Due to the impact of electronic media, there is an apparent leveling of identity these days, yet paradoxically, there is also often an assertion of purity or rigidity of identity ...

Not only electronic media but even otherwise we are getting more tolerant as there is talk of women’s rights, gay rights, eradication of poverty etc. The rigidity you find largely in terms of religious identity. I was brought up in a tradition where we had both Islamic and what are commonly called Hindu concepts. I never thought there was a sense in asserting oneself as a Hindu or as a Muslim, basically putting a barrier between people, between Indians. These barriers have become more rigid and people characterising each other and me in a way which I find offensive and hurtful.

The Assassin’s Song is your first book set in India, but why did you choose a title with explicit violence in it?

There is a historical and intellectual angle to it. The pirs whom we follow are linked to a famous heretical sect of Iran called the "Ismailies" who were called "Assassins" in those times, that is 11th or 12th century. The exact link of the community is vague but there is a historical, mythological and folkloric link. The person who came to India in the 12th century in the book is discovered by the narrator-protagonist to have come from there. There are other Indian communities, including the tantriks, who have similar links to the sect. The "Ismailies" are ethnically Indians; their roots are in Gujarat. One person may have come from there but the community sprung up from the Bhakti influence and they were Gujaratis, Punjabis and others. We cannot even think of them as converts.

While in your earlier novels, history and politics play a greater role in individual lives; The Assassin’s Song turns more mythical and philosophical.

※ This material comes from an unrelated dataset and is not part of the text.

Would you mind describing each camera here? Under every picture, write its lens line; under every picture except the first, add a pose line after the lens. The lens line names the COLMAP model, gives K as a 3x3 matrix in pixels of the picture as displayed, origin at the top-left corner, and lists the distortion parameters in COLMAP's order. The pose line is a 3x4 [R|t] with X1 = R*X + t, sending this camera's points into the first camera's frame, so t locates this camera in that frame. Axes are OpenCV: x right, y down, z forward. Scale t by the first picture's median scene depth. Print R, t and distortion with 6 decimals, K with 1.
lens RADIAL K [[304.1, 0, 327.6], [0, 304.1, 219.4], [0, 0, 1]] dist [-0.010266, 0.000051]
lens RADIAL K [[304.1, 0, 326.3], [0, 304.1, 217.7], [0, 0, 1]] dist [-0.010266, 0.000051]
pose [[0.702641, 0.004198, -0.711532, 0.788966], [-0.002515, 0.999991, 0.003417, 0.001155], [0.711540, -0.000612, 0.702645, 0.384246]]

It has some Gujarat history. It so happens that the time the narrator is describing, violence happened. So, it is there in the narrative. In fact, when I first came to India in January 1993, I wanted to look away from the violence taking place here because there was so much more to India. I tried ignoring it but realised that it was covered in all the newspapers, every day for a few weeks. It would have been dishonest and cowardly to look away.

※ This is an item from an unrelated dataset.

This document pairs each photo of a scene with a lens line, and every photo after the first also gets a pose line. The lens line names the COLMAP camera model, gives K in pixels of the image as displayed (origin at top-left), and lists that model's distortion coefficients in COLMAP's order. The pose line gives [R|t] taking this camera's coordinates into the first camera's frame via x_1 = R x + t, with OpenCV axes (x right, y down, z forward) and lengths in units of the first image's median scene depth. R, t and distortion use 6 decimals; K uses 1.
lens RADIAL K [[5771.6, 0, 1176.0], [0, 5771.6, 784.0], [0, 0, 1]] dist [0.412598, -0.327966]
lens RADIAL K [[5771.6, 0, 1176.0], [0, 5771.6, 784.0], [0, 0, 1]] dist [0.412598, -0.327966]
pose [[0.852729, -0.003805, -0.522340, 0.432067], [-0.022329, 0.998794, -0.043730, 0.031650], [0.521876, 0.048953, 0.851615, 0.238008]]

Yes, the book is philosophical, but it also deals with the burden of the past, of ancestry and the relationship between a father and a son in this context. As for myth, that was the only history we had and, therefore, it was our link to Indian history and mythology.

Coming to your recently released non-fictional A Place Within, is it about the proverbial return to the roots? What do you mean by ‘rediscovering India’ in the title?

It is not about roots nor was meant to be about roots. As for rediscovering India, it was always there within me. I began the book after my first visit in 1993 but didn’t know how to write it because I realised India was so much a part of me. So, it is not a book about India as much as it is a book about myself in India. We remained culturally rooted in our upbringing but this process of rediscovering it was to acknowledge it and perhaps find one’s place in it.

Several sections in the book narrate your visits to places of worship. Is it about your preoccupation with spirituality?

Of course, I visited many temples, especially Mother Goddess’s temples on hilltops. I found the whole journey uphill fascinating, although I am not a religious person in the ordinary sense. The question of why people worship and what they seek I find wonderful, it fascinates me. Also, there is a lot of history and myth connected to these places.

Was it also to bring forth the spirituality and cultural diversity of India?

As I said earlier, a happy combination of mystical and devotional Hinduism and Islam inevitably defined my relationship with India. The existence of such inclusive systems of belief was proof of an essential historical quality of India, that of tolerance and flexibility, a certain laissez faire in matters of spirit, at least at the local level, far away from the watchful eyes of orthodoxy. Therefore, I find the labels ‘Hindu’ and ‘Muslim’ too exacting and excluding; I resist them.

What kind of change do you find in yourself after writing the book?

I feel this is the first account of not only my family but of my community in East Africa, connecting it to India. For me, it is an important personal book in a sense of completing myself and discovering myself.